You will want to understand tech well enough to use it effectively for your own work and learning. You will probably be asked for your vision on how to use it in support of your staff and students. You may need to budget for it. Depending on your role, you may also need to troubleshoot it. And, in my perfect world, you’ll have ideas about things you want to do in your schools that technology will be able to support.
In our time together this fall, I want to start with an introduction to technology in our classrooms. The past decade has brought big changes in how we think about and use technology for learning. We’ll talk about the changes and why, in 2016, we’re not going to talk about computer labs and doc cameras and which software to buy. (Hint: we’re going to start with what you want to do and then identify support for figuring out the details.)
I want to end with a list of resources and connections. This conversation we’re having in September 2016? It’s going to be outdated soon. As you begin leading vision and planning in the coming years, I don’t want you to be referring to a list of network speed recommendations, operating system version comparisons, and which NIC is most reliable. (What’s a NIC???) Instead, I hope you’ll be referring back to our conversations and a list of who to reach out to when you have that first set of questions you feel unprepared to answer.
In preparation for our class next week, watch Michael Wesch’s video (on the right). This is an oldie-but-goodie that dates waaaayyyy back to 2007. I’m going to suggest that it illustrates the acceleration point for technology in education for our generation. We’ll follow it in person with some newer videos, but I think this does the best job of setting the stage for our conversation. Things to think about:
- Yahoo and Blogger and Flickr were featured (and were the big dogs of the Internet, circa 2007). Who are the big dogs now?
- How do the big dogs affect education, if at all? What are the positive aspects? Negative?
- Reflect on your personal comfort level with technology. Are you excited about technology challenges you’ll face as an administrator or do they make you want to turn off the internet and keep phones off campus?
Part Two: Who to Know
There are incredible administrators who share and connect online. They tell their stories and stories of their schools, communities, and students. They share resources, opinions, challenges, solutions, and empathy. They sometimes share trash talk about Ducks v Beavers.
You don’t have to become Donald Trump on Twitter (not a political remark; he’s prolific on social media and a good, timely reference) to get value from social media, be it Twitter, Facebook, Pinterest, Instagram, Snapchat, or the community that catapults to the top next week. Don’t be afraid to lurk online and learn. I’ve added some good follows to get you started.
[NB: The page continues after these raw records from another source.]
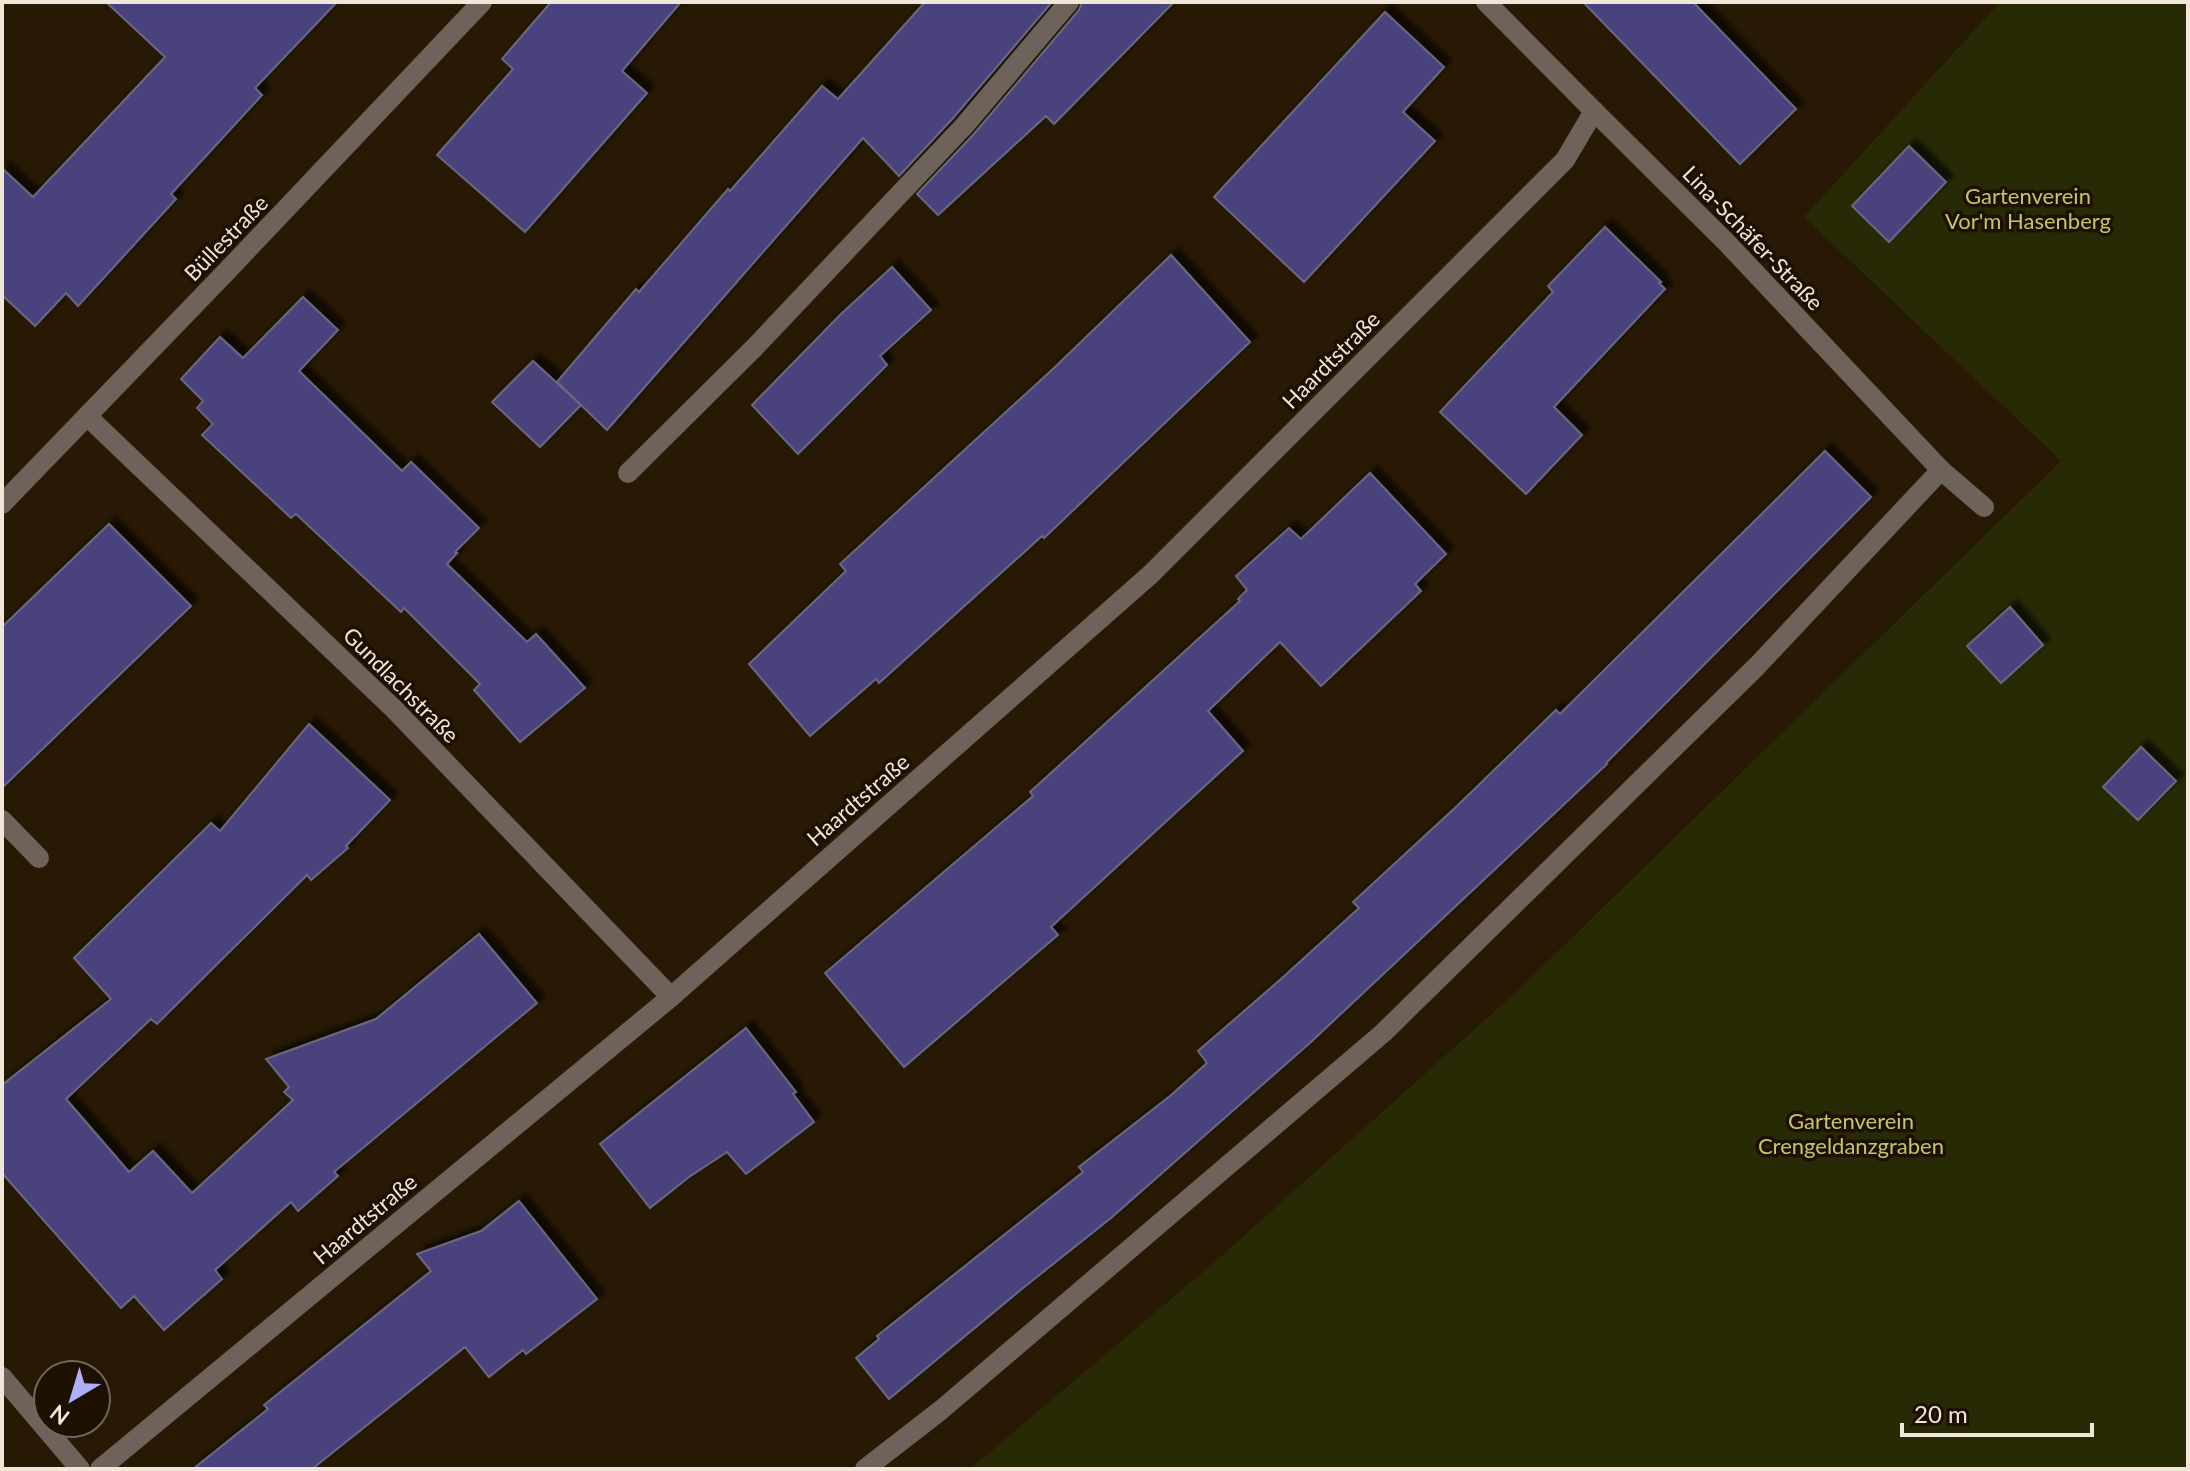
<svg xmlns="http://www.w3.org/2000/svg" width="2190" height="1471" font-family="Lato,sans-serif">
	<defs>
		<filter id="shadow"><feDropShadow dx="7" dy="-7" stdDeviation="2" flood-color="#0009"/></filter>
	</defs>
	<rect width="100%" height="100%" fill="#271903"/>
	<polygon fill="#282a05" points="2000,2 2188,2 2188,1469 970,1469 1210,1266 1513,995 2061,461 1804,217"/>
	<g fill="#49437b" stroke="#696882" stroke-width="2" filter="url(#shadow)">
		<polygon points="106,2 337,2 255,88 262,95 171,194 176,199 78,306 66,293 35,326 2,295 2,168 33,197 165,57"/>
		<polygon points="551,2 681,2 622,71 647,93 525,232 437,155 513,69 502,59"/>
		<polygon points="925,2 1052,2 954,117 899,176 863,138 607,430 557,382 636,289 639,292 728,189 730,191 822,86 838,99"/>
		<polygon points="1082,2 1174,2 1054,124 1046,116 938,215 917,194 974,134 1079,10"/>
		<polygon points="1583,2 1693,2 1796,109 1740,164"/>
		<polygon points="1385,12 1444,67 1403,112 1435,141 1304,282 1214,197"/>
		<polygon points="1909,146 1946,182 1889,242 1852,206"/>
		<polygon points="1605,227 1661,282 1659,283 1665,289 1554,407 1582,435 1526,494 1440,412 1553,292 1548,286"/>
		<polygon points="1171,255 1250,342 1044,538 1042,536 879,683 876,679 810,736 749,664 846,571 840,564 1054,368"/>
		<polygon points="892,267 931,310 880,356 887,365 798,454 752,405 841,314"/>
		<polygon points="303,297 338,330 299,371 402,471 411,462 479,528 455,552 457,553 447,564 527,642 536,634 585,688 520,742 474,690 480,684 404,608 401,612 296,514 291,518 202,435 213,424 197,408 203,401 181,379 220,337 243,358"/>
		<polygon points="533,361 581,405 540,447 492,402"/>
		<polygon points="1825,451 1871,497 1606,763 1607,764 1312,1041 1111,1218 1023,1288 889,1399 856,1358 879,1339 877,1336 1083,1172 1079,1167 1170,1096 1207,1063 1198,1051 1281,979 1359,908 1353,902 1457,806 1556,710 1560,714"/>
		<polygon points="1370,473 1446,554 1415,584 1421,591 1321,686 1280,642 1208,711 1243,751 1051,927 1058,935 904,1067 825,973 1033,796 1030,792 1240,601 1238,599 1247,590 1236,576 1289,528 1301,539"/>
		<polygon points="109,524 191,606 2,788 2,627"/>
		<polygon points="2010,607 2043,645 2001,683 1967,646"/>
		<polygon points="309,724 390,800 346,846 348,848 311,880 307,875 157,1024 151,1019 66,1099 129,1172 153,1151 192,1193 293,1100 284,1092 289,1087 266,1059 376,1019 479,934 537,1003 334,1172 338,1176 298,1211 291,1202 215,1270 222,1279 164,1330 134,1296 121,1308 2,1173 2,1085 111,999 74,958 211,823 220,831"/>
		<polygon points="2141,747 2176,781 2138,820 2103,787"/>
		<polygon points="746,1028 796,1092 793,1094 814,1122 746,1174 727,1152 689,1177 650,1208 600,1144"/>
		<polygon points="519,1201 597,1299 526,1354 523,1350 489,1377 465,1347 312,1469 193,1469 268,1409 264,1405 431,1271 417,1254 481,1231"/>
	</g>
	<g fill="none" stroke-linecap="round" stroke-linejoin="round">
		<g stroke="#6d635b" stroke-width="20">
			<polyline points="1594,111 1727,243 1941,470 1984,507"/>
			<polyline points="628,473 755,347 964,126 1069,2"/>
			<polyline points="2,820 39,858"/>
			<polyline points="865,1469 941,1410 1383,1033 1757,666 1941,470"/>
		</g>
		<g stroke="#6d635b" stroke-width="20">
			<polyline points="88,417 394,709 671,997"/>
			<polyline points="2,504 226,272 482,2"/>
			<polyline points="100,1469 671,997 1151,574 1565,160 1594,111 1486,2"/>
		</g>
		<polyline stroke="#6d635b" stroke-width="20" points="2,1377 80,1469"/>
	</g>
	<g text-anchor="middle" stroke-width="7" stroke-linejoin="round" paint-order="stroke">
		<g font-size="22" fill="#c1c766" stroke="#1d1000">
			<text x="2028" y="204">Gartenverein<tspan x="2028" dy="25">Vor'm Hasenberg</tspan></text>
			<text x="1851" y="1129">Gartenverein<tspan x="1851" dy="25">Crengeldanzgraben</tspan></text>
		</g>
		<g font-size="22" fill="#f0e7d9" stroke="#1d1000">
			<text transform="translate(226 238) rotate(-46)" y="8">Büllestraße</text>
			<text transform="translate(1753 238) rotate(46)" y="8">Lina-Schäfer-Straße</text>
			<text transform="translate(1331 360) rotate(-45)" y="8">Haardtstraße</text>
			<text transform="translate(401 685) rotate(45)" y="8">Gundlachstraße</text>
			<text transform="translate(858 800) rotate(-41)" y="8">Haardtstraße</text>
			<text transform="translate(365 1219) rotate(-40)" y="8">Haardtstraße</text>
		</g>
	</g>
	<rect width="2190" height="1471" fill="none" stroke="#f0e7d9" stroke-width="8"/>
	<g transform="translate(72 1399) rotate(218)"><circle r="38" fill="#1d1000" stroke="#716657" stroke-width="2"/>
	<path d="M0-6L14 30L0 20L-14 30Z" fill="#acaffb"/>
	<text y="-12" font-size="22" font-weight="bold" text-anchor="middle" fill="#f0e7d9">N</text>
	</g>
	<path d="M1902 1423v12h190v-12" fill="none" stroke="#f0e7d9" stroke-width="4"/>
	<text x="1914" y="1423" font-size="24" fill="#f0e7d9" stroke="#1d1000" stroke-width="6" paint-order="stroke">20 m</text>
</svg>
The Connected Principals hashtag was started and is led by a small group of school administrators that wants to share best practices in education. The contributors have different experiences in education but all have the same goal: what is best for students. (Pro tip: Following a #hashtag is following a topic or group, while following an @account is following and connecting with a person.)
Jason is the principal at Leyden High School, in the west suburbs of Chicago. He’s one of the most engaged and engaging principals in the use of technology and social tools for connecting his community, supporting student learning, and getting his own work done. Jason started #leydenpride and shares the curating and posting responsibility with a growing group of students, teachers, parents, and community members.
Kevin is the principal of Boise-Eliot/Humboldt School in Portland, Oregon. He’s not as prolific on social media as Jason, but is a great example of a principal who challenged himself one summer to start finding ways to celebrate his students and school community.
Dr. Rachael George
Rachael is the principal of Sandy Grade School in Sandy, Oregon. She is an administrator to follow for both her celebration of her school community and the curriculum, policy, and leadership posts she shares and retweets.
Part Three: Access, Mobility, and Security
This is when we take our introduction and our resources and tackle what I think is important for you to know right now. We’ll have generous time for group discussion and a playful task for reflection.